PROBLEM STATEMENT
Copy each line below that includes "lebih".

(Data entries)
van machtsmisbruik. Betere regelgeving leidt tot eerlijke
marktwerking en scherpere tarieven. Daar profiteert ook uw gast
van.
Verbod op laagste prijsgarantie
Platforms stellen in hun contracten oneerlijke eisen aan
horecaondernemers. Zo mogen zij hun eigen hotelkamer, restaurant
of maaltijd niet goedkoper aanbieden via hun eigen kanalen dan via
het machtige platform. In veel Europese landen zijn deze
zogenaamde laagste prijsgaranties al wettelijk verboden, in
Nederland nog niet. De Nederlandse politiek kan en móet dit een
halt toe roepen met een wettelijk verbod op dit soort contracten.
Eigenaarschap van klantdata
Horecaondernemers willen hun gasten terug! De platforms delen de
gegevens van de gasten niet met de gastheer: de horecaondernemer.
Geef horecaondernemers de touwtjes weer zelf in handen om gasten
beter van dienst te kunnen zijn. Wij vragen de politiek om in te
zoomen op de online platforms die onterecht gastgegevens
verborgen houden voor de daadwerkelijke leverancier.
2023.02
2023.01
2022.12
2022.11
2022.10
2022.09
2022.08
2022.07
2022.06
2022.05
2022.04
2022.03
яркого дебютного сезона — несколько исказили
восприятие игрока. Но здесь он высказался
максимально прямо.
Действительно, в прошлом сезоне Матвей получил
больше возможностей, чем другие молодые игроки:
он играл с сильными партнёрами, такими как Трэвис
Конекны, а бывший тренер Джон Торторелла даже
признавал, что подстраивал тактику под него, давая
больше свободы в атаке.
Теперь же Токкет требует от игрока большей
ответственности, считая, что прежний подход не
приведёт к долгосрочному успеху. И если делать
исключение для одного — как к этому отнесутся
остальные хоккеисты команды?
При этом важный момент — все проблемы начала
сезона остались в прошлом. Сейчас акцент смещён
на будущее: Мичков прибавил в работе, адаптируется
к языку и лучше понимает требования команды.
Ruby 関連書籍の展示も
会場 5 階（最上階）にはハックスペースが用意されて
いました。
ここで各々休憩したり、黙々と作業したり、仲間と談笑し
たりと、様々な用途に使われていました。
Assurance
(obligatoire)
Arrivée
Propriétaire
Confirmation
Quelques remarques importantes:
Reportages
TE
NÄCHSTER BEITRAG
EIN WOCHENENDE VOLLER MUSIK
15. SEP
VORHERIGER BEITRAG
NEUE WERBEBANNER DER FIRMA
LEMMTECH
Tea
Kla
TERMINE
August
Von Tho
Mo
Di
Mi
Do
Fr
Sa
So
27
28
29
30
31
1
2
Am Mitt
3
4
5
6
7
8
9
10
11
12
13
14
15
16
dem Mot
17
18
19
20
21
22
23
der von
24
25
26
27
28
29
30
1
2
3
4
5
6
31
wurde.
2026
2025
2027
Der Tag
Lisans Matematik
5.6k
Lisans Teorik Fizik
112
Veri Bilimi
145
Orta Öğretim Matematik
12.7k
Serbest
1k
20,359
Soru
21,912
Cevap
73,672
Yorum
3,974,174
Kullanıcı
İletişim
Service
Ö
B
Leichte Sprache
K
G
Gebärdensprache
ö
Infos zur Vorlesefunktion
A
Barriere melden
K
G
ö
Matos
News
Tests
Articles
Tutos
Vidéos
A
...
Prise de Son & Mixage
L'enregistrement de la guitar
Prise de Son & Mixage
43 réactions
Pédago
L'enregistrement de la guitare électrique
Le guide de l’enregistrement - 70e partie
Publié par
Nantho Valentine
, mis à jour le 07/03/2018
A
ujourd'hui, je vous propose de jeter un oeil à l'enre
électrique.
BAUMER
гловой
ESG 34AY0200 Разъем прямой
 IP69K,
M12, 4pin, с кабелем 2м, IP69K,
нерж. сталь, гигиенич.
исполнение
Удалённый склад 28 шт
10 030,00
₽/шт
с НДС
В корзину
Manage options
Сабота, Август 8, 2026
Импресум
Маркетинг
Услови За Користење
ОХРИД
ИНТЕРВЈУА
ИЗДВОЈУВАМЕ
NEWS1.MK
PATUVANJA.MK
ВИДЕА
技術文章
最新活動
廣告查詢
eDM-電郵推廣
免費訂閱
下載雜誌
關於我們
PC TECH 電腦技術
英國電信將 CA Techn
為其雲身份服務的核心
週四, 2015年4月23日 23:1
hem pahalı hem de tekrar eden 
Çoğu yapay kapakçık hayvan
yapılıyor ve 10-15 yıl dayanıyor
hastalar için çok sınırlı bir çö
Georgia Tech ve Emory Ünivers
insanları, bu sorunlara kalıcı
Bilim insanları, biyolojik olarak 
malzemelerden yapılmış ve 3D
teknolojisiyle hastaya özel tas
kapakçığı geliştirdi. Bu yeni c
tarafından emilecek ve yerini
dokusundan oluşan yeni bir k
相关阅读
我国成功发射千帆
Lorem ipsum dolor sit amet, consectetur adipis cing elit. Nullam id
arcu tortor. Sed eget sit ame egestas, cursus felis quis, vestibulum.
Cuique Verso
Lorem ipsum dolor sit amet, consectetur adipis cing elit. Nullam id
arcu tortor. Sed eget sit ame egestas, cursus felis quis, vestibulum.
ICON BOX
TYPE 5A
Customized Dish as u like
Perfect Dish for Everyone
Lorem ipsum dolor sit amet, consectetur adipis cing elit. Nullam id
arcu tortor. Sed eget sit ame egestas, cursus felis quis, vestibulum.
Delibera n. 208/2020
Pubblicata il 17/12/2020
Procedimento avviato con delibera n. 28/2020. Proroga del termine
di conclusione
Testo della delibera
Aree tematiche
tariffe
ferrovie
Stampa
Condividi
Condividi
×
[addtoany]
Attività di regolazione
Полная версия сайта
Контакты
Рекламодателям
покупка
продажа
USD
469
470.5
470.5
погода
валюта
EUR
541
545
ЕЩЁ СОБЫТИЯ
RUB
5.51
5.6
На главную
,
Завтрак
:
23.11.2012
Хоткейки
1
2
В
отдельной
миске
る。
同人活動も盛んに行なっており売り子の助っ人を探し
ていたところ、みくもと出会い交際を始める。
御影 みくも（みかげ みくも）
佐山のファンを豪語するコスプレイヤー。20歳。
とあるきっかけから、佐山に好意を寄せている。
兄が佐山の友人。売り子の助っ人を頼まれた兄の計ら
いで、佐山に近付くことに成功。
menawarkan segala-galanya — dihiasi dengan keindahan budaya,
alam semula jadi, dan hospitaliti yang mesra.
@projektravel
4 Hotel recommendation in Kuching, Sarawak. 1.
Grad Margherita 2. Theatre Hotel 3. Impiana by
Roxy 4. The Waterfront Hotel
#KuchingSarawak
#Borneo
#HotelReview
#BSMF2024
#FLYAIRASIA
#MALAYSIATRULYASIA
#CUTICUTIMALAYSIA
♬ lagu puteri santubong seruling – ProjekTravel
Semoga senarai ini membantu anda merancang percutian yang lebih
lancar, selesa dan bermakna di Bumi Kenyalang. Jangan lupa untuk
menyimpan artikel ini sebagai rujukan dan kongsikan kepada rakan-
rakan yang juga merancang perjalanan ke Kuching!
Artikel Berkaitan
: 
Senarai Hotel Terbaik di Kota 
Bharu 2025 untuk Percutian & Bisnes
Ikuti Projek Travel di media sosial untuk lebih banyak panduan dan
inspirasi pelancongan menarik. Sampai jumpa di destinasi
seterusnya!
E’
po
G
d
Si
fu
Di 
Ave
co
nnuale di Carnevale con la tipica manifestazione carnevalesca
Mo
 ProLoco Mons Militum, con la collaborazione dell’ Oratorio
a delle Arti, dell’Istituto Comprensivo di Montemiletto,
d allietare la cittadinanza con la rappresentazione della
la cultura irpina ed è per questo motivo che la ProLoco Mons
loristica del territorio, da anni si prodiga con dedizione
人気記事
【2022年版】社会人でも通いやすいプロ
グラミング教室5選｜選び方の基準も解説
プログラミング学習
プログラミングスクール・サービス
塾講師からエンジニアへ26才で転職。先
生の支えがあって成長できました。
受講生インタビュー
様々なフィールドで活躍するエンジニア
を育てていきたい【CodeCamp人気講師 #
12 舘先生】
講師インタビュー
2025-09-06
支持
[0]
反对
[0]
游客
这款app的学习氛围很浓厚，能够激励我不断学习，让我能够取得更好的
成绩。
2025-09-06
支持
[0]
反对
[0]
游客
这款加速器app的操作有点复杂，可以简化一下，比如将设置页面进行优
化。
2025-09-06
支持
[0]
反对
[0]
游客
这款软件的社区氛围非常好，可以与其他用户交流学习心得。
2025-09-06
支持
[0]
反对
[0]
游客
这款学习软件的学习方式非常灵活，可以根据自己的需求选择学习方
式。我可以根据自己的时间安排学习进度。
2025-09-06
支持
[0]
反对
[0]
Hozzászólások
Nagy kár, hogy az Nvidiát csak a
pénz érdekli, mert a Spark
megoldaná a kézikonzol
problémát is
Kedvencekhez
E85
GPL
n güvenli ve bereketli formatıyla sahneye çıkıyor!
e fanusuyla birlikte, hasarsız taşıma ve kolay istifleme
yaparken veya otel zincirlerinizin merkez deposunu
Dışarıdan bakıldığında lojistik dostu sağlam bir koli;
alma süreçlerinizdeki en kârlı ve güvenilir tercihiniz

PROBLEM SOLUTION
Semoga senarai ini membantu anda merancang percutian yang lebih
Ikuti Projek Travel di media sosial untuk lebih banyak panduan dan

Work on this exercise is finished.